### TASK
Put every line of text from the items below into a JSON list of strings, one string per line, skipping blank lines. Leave out the picture markers.

Collected data entries
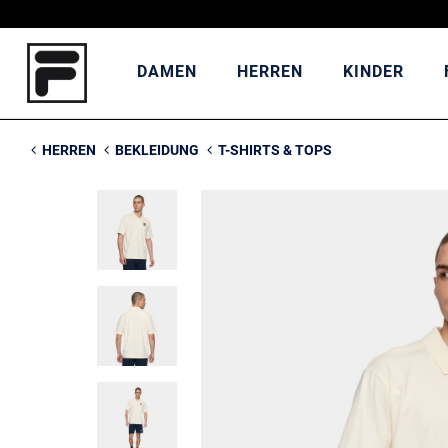
DAMEN
HERREN
KINDER
HERREN
BEKLEIDUNG
T-SHIRTS & TOPS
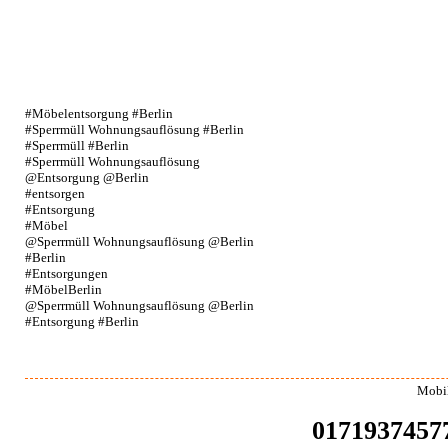
#Möbelentsorgung #Berlin
#Sperrmüll Wohnungsauflösung #Berlin
#Sperrmüll #Berlin
#Sperrmüll Wohnungsauflösung
@Entsorgung @Berlin
#entsorgen
#Entsorgung
#Möbel
@Sperrmüll Wohnungsauflösung @Berlin
#Berlin
#Entsorgungen
#MöbelBerlin
@Sperrmüll Wohnungsauflösung @Berlin
#Entsorgung #Berlin
Mobi
0171937457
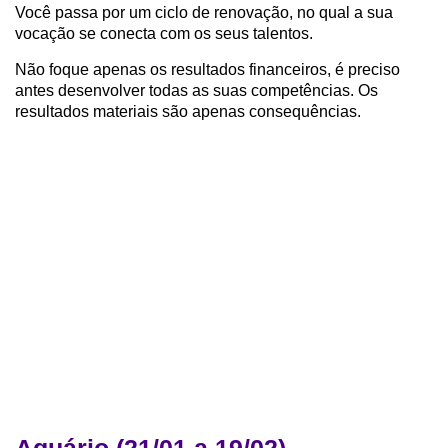
Você passa por um ciclo de renovação, no qual a sua
vocação se conecta com os seus talentos.
Não foque apenas os resultados financeiros, é preciso
antes desenvolver todas as suas competências. Os
resultados materiais são apenas consequências.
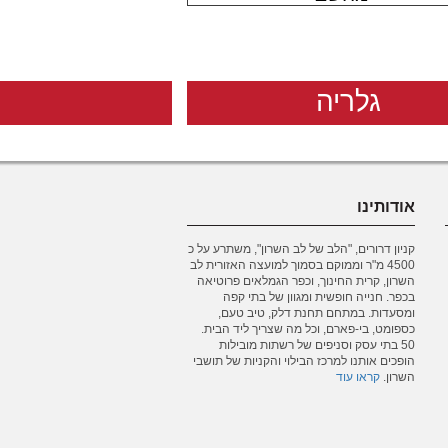
גלריה
אודותינו
קניון דרורים, "הלב של לב השרון", משתרע על כ
4500 מ"ר וממוקם בסמוך למועצה האזורית לב
השרון, קרית החינוך, וכפר הגמלאים פרוטיאה
בכפר. חנייה חופשית ומגוון של בתי קפה
ומסעדות. במתחם תחנת דלק, טיב טעם,
כספומט, בי-פארם, וכל מה שצריך ליד הבית.
50 בתי עסק וסניפים של רשתות מובילות
הופכים אותנו למרכז הבילוי והקניות של תושבי
השרון.
קראו עוד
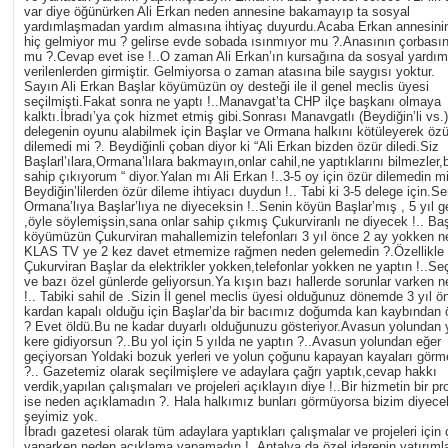
var diye öğünürken Ali Erkan neden annesine bakamayıp ta sosyal
yardımlaşmadan yardım almasına ihtiyaç duyurdu.Acaba Erkan annesini
hiç gelmiyor mu ? gelirse evde sobada ısınmıyor mu ?.Anasının çorbasın
mu ?.Cevap evet ise !..O zaman Ali Erkan’ın kursağına da sosyal yard
verilenlerden girmiştir. Gelmiyorsa o zaman atasına bile saygısı yoktur.
Sayın Ali Erkan Başlar köyümüzün oy desteği ile il genel meclis üyesi
seçilmişti.Fakat sonra ne yaptı !..Manavgat’ta CHP ilçe başkanı olmaya
kalktı.İbradı’ya çok hizmet etmiş gibi.Sonrası Manavgatlı (Beydiğin’li vs.)
delegenin oyunu alabilmek için Başlar ve Ormana halkını kötüleyerek özü
dilemedi mi ?. Beydiğinli çoban diyor ki “Ali Erkan bizden özür diledi.Siz
Başlarl’ılara,Ormana’lılara bakmayın,onlar cahil,ne yaptıklarını bilmezler,
sahip çıkıyorum “ diyor.Yalan mı Ali Erkan !..3-5 oy için özür dilemedin mi
Beydiğin’lilerden özür dileme ihtiyacı duydun !.. Tabi ki 3-5 delege için.S
Ormana’lıya Başlar’lıya ne diyeceksin !..Senin köyün Başlar’mış , 5 yıl ge
,öyle söylemişsin,sana onlar sahip çıkmış Çukurviranlı ne diyecek !.. Baş
köyümüzün Çukurviran mahallemizin telefonları 3 yıl önce 2 ay yokken 
KLAS TV ye 2 kez davet etmemize rağmen neden gelemedin ?.Özellikle
Çukurviran Başlar da elektrikler yokken,telefonlar yokken ne yaptın !..Se
ve bazı özel günlerde geliyorsun.Ya kışın bazı hallerde sorunlar varken n
!.. Tabiki sahil de .Sizin İl genel meclis üyesi olduğunuz dönemde 3 yıl ö
kardan kapalı olduğu için Başlar’da bir bacımız doğumda kan kaybından 
? Evet öldü.Bu ne kadar duyarlı olduğunuzu gösteriyor.Avasun yolundan 
kere gidiyorsun ?..Bu yol için 5 yılda ne yaptın ?..Avasun yolundan eğer
geçiyorsan Yoldaki bozuk yerleri ve yolun çoğunu kapayan kayaları görm
?.. Gazetemiz olarak seçilmişlere ve adaylara çağrı yaptık,cevap hakkı
verdik,yapılan çalışmaları ve projeleri açıklayın diye !..Bir hizmetin bir pr
ise neden açıklamadın ?. Hala halkımız bunları görmüyorsa bizim diyecek
şeyimiz yok.
İbradı gazetesi olarak tüm adaylara yaptıkları çalışmalar ve projeleri için 
yaparken neden açıklama yapamadın !..Antalya da özel idarenin yatırıml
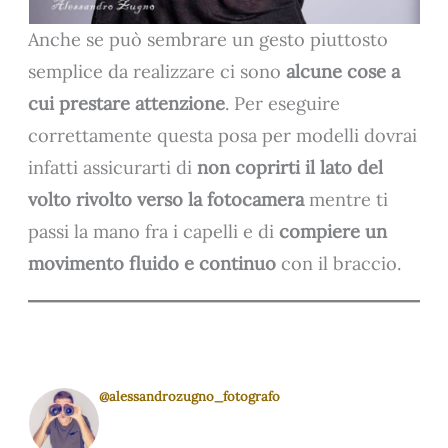
Anche se può sembrare un gesto piuttosto
semplice da realizzare ci sono
alcune cose a
cui prestare attenzione
. Per eseguire
correttamente questa posa per modelli dovrai
infatti assicurarti di
non coprirti il lato del
volto rivolto verso la fotocamera
mentre ti
passi la mano fra i capelli e di
compiere un
movimento fluido e continuo
con il braccio.
@alessandrozugno_fotografo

### YOUR RESPONSE
[
  "DAMEN",
  "HERREN",
  "KINDER",
  "HERREN",
  "BEKLEIDUNG",
  "T-SHIRTS & TOPS",
  "#Möbelentsorgung #Berlin",
  "#Sperrmüll Wohnungsauflösung #Berlin",
  "#Sperrmüll #Berlin",
  "#Sperrmüll Wohnungsauflösung",
  "@Entsorgung @Berlin",
  "#entsorgen",
  "#Entsorgung",
  "#Möbel",
  "@Sperrmüll Wohnungsauflösung @Berlin",
  "#Berlin",
  "#Entsorgungen",
  "#MöbelBerlin",
  "@Sperrmüll Wohnungsauflösung @Berlin",
  "#Entsorgung #Berlin",
  "Mobi",
  "0171937457",
  "Você passa por um ciclo de renovação, no qual a sua",
  "vocação se conecta com os seus talentos.",
  "Não foque apenas os resultados financeiros, é preciso",
  "antes desenvolver todas as suas competências. Os",
  "resultados materiais são apenas consequências.",
  "גלריה",
  "אודותינו",
  "קניון דרורים, \"הלב של לב השרון\", משתרע על כ",
  "4500 מ\"ר וממוקם בסמוך למועצה האזורית לב",
  "השרון, קרית החינוך, וכפר הגמלאים פרוטיאה",
  "בכפר. חנייה חופשית ומגוון של בתי קפה",
  "ומסעדות. במתחם תחנת דלק, טיב טעם,",
  "כספומט, בי-פארם, וכל מה שצריך ליד הבית.",
  "50 בתי עסק וסניפים של רשתות מובילות",
  "הופכים אותנו למרכז הבילוי והקניות של תושבי",
  "השרון.",
  "קראו עוד",
  "var diye öğünürken Ali Erkan neden annesine bakamayıp ta sosyal",
  "yardımlaşmadan yardım almasına ihtiyaç duyurdu.Acaba Erkan annesini",
  "hiç gelmiyor mu ? gelirse evde sobada ısınmıyor mu ?.Anasının çorbasın",
  "mu ?.Cevap evet ise !..O zaman Ali Erkan’ın kursağına da sosyal yard",
  "verilenlerden girmiştir. Gelmiyorsa o zaman atasına bile saygısı yoktur.",
  "Sayın Ali Erkan Başlar köyümüzün oy desteği ile il genel meclis üyesi",
  "seçilmişti.Fakat sonra ne yaptı !..Manavgat’ta CHP ilçe başkanı olmaya",
  "kalktı.İbradı’ya çok hizmet etmiş gibi.Sonrası Manavgatlı (Beydiğin’li vs.)",
  "delegenin oyunu alabilmek için Başlar ve Ormana halkını kötüleyerek özü",
  "dilemedi mi ?. Beydiğinli çoban diyor ki “Ali Erkan bizden özür diledi.Siz",
  "Başlarl’ılara,Ormana’lılara bakmayın,onlar cahil,ne yaptıklarını bilmezler,",
  "sahip çıkıyorum “ diyor.Yalan mı Ali Erkan !..3-5 oy için özür dilemedin mi",
  "Beydiğin’lilerden özür dileme ihtiyacı duydun !.. Tabi ki 3-5 delege için.S",
  "Ormana’lıya Başlar’lıya ne diyeceksin !..Senin köyün Başlar’mış , 5 yıl ge",
  ",öyle söylemişsin,sana onlar sahip çıkmış Çukurviranlı ne diyecek !.. Baş",
  "köyümüzün Çukurviran mahallemizin telefonları 3 yıl önce 2 ay yokken ",
  "KLAS TV ye 2 kez davet etmemize rağmen neden gelemedin ?.Özellikle",
  "Çukurviran Başlar da elektrikler yokken,telefonlar yokken ne yaptın !..Se",
  "ve bazı özel günlerde geliyorsun.Ya kışın bazı hallerde sorunlar varken n",
  "!.. Tabiki sahil de .Sizin İl genel meclis üyesi olduğunuz dönemde 3 yıl ö",
  "kardan kapalı olduğu için Başlar’da bir bacımız doğumda kan kaybından ",
  "? Evet öldü.Bu ne kadar duyarlı olduğunuzu gösteriyor.Avasun yolundan ",
  "kere gidiyorsun ?..Bu yol için 5 yılda ne yaptın ?..Avasun yolundan eğer",
  "geçiyorsan Yoldaki bozuk yerleri ve yolun çoğunu kapayan kayaları görm",
  "?.. Gazetemiz olarak seçilmişlere ve adaylara çağrı yaptık,cevap hakkı",
  "verdik,yapılan çalışmaları ve projeleri açıklayın diye !..Bir hizmetin bir pr",
  "ise neden açıklamadın ?. Hala halkımız bunları görmüyorsa bizim diyecek",
  "şeyimiz yok.",
  "İbradı gazetesi olarak tüm adaylara yaptıkları çalışmalar ve projeleri için ",
  "yaparken neden açıklama yapamadın !..Antalya da özel idarenin yatırıml",
  "Anche se può sembrare un gesto piuttosto",
  "semplice da realizzare ci sono",
  "alcune cose a",
  "cui prestare attenzione",
  ". Per eseguire",
  "correttamente questa posa per modelli dovrai",
  "infatti assicurarti di",
  "non coprirti il lato del",
  "volto rivolto verso la fotocamera",
  "mentre ti",
  "passi la mano fra i capelli e di",
  "compiere un",
  "movimento fluido e continuo",
  "con il braccio.",
  "@alessandrozugno_fotografo"
]